The Bride Test
- Author: Helen Hoang
- Language: English
- Series: The Kiss Quotient
- Genre: Romance
- Publisher: Berkley Books
- Publication date: 2019
- Publication place: United States
- ISBN: 978-0-451-49082-7
- Preceded by: The Kiss Quotient
- Followed by: The Heart Principle

= The Bride Test =

2019 romance novel by Helen Hoang

The Bride Test is a 2019 romance novel written by Helen Hoang.

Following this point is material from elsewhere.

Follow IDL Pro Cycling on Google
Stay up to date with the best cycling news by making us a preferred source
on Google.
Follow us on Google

A companion novel to The Kiss Quotient, The Bride Test follows Esme Tran, a resourceful young Vietnamese woman working as a hotel maid in Ho Chi Minh City. Her life takes an unexpected turn when she's approached by a wealthy Vietnamese-American woman who offers her a unique opportunity: travel to the United States for the summer to live with her son, Khai Diep, and explore the possibility of marriage.

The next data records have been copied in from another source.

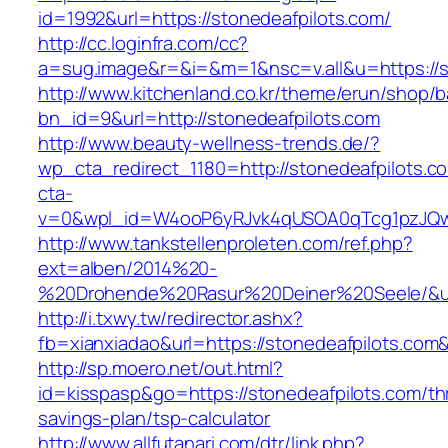
id=1992&url=https://stonedeafpilots.com/
http://cc.loginfra.com/cc?
a=sug.image&r=&i=&m=1&nsc=v.all&u=https://s
http://www.kitchenland.co.kr/theme/erun/shop/b
bn_id=9&url=http://stonedeafpilots.com
http://www.beauty-wellness-trends.de/?
wp_cta_redirect_1180=http://stonedeafpilots.
cta-
v=0&wpl_id=W4ooP6yRJvk4qUSOA0qTcg1pzJQw
http://www.tankstellenproleten.com/ref.php?
ext=alben/2014%20-
%20Drohende%20Rasur%20Deiner%20Seele/&url=
http://i.txwy.tw/redirector.ashx?
fb=xianxiadao&url=https://stonedeafpilots.com
http://sp.moero.net/out.html?
id=kisspasp&go=https://stonedeafpilots.com/thr
savings-plan/tsp-calculator
http://www.allfutanari.com/dtr/link.php?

Khai, the autistic cousin of Michael (the male lead from The Kiss Quotient), is emotionally guarded and convinced he’s incapable of love. As Esme integrates into his world—navigating cultural expectations, American norms, and her own insecurities—she begins to challenge both his assumptions and her own.

Hoang has said she wanted to subvert harmful tropes surrounding autism by writing an autistic character—protagonist Khai—who is perceived by others as cold and heartless, when this is not actually the case. The book was also inspired by her mother's immigrant story, with Esme's journey drawn directly from conversations about what it was like to grow up poor in Vietnam and to immigrate to the US. Hoang describes The Bride Test as "Green Card meets Four Weddings and a Funeral—but with autism."

The Bride Test received positive reviews from Publishers Weekly and Kirkus Reviews.